El presidente Putin, ese mismo que no te invita nunca a sus fiestas, presentó su versión del plan de paz para Ucrania. En su discurso desde Kirguistán, el mandatario enfatizó que para hacerle frente al quilombo en Ucrania, Estados Unidos le tiene que dar el visto bueno a que Rusia se quede con Crimea y el Donbás. Para él, esas zonas deben ser tema de conversación exclusiva con los yanquis y ni hablar con Ucrania ni con esos países europeos que se hacen los desentendidos.
Putin, con su carisma natural, dejó bien claro que nada está escrito en piedra y que están recién en la etapa de plantear temas clave para futuras charlas. Según él, esas conversaciones serán como en los viejos tiempos de la Guerra Fría. Y como si eso fuera poco, soltó que Rusia está lista para seguir luchando y sacarle más territorio a Ucrania. Pone las cartas sobre la mesa y se asegura de que el reconocimiento internacional de esas zonas cambie cualquier intento de ataque sobre ellas.
Ah, pero Putin no suelta prenda, ¿eh? Cuentan que hasta mandó a las tropas ucranianas a desocupar los terruños que aún tienen en su poder.
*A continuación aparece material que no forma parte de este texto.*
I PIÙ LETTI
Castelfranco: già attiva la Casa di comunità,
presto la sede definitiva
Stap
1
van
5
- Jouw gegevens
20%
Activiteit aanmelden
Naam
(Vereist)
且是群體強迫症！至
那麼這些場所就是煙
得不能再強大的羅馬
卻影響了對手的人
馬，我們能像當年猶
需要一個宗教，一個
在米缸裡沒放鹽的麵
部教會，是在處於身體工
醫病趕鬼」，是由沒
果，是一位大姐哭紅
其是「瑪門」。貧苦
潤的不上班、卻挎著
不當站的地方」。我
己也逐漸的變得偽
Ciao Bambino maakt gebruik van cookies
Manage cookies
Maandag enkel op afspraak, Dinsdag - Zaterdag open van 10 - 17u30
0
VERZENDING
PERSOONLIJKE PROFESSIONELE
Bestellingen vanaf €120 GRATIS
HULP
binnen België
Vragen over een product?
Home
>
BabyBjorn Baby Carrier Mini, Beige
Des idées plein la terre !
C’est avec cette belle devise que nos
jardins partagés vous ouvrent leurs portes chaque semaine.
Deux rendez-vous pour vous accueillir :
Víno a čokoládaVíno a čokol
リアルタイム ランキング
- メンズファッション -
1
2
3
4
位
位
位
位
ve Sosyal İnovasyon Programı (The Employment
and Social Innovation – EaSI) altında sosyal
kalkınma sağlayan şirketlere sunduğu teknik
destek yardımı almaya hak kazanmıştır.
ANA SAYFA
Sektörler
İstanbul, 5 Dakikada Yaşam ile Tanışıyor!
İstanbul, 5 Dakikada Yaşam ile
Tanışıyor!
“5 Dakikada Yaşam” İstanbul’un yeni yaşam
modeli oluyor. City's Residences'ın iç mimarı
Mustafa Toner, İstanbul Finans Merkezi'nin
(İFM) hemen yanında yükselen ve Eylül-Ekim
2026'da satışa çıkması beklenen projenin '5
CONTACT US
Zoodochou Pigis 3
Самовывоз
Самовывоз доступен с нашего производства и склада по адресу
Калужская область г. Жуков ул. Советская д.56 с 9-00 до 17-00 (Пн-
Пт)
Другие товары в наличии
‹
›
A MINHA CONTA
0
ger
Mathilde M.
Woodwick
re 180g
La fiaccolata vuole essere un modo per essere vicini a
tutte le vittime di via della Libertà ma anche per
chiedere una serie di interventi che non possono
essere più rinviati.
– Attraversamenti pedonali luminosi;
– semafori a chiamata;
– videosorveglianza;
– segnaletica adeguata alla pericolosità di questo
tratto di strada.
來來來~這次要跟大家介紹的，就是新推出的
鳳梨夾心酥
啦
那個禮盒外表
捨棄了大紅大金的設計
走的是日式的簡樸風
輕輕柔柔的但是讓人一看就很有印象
Les dio un chancletazo y les advirtió que si no abandonan esos lugares, lo harán a las malas. Ojo, que Putin no embroma.
La cosa es que Ucrania, no tan callado, anunció que esta semana retomará las negociaciones con Estados Unidos. Y el jefe del gabinete presidencial ucraniano, Andrí Yermak, se plantó y dijo que ni loco aceptan ceder tierras a Rusia por la paz. Y también que Putin no tiene el monopoly de la verdad, por si no quedó claro.
Por otro lado, dicen que el secretario del Ejército de EE. UU., Dan Driscoll, va a volver a Kiev para poner los puntos sobre las íes y hacerles ver a los ucranianos que se pongan las pilas con la propuesta original de Washington. Cuentan que Trump había tirado un chivo demasiado favorable a los rusos, según los europeos, claro.
Y entre cuento y cuento, Putin confirmó que le llegó la versión corregida, pero que todavía hay detalles por limar. Por ejemplo, Rusia no quiere saber nada con que Ucrania se una a la OTAN ni con que los países occidentales manden sus tropas por esas tierras. Ah, y que también quieren una patente que los exima de atacar a Europa, porque está claro que no todos piensan igual. Y el enviado especial Steve Witkoff, ese que siempre está en el bardo, resulta que ahora es el héroe patrio. Putin lo defiende más que a sus medallas rusas y asegura que el tipo sí está ahí por intereses de su país.
En fin, todo sigue igual de jodido en Ucrania, mientras Putin sigue jugando al Risk con la vida de la gente. Y por si te perdiste algo, hubo un drama con drones y bombas por ahí, pero Putin se las arregla para hablar como si estuviera contando una historia de cunas y pulpines. ¡Qué personaje, che!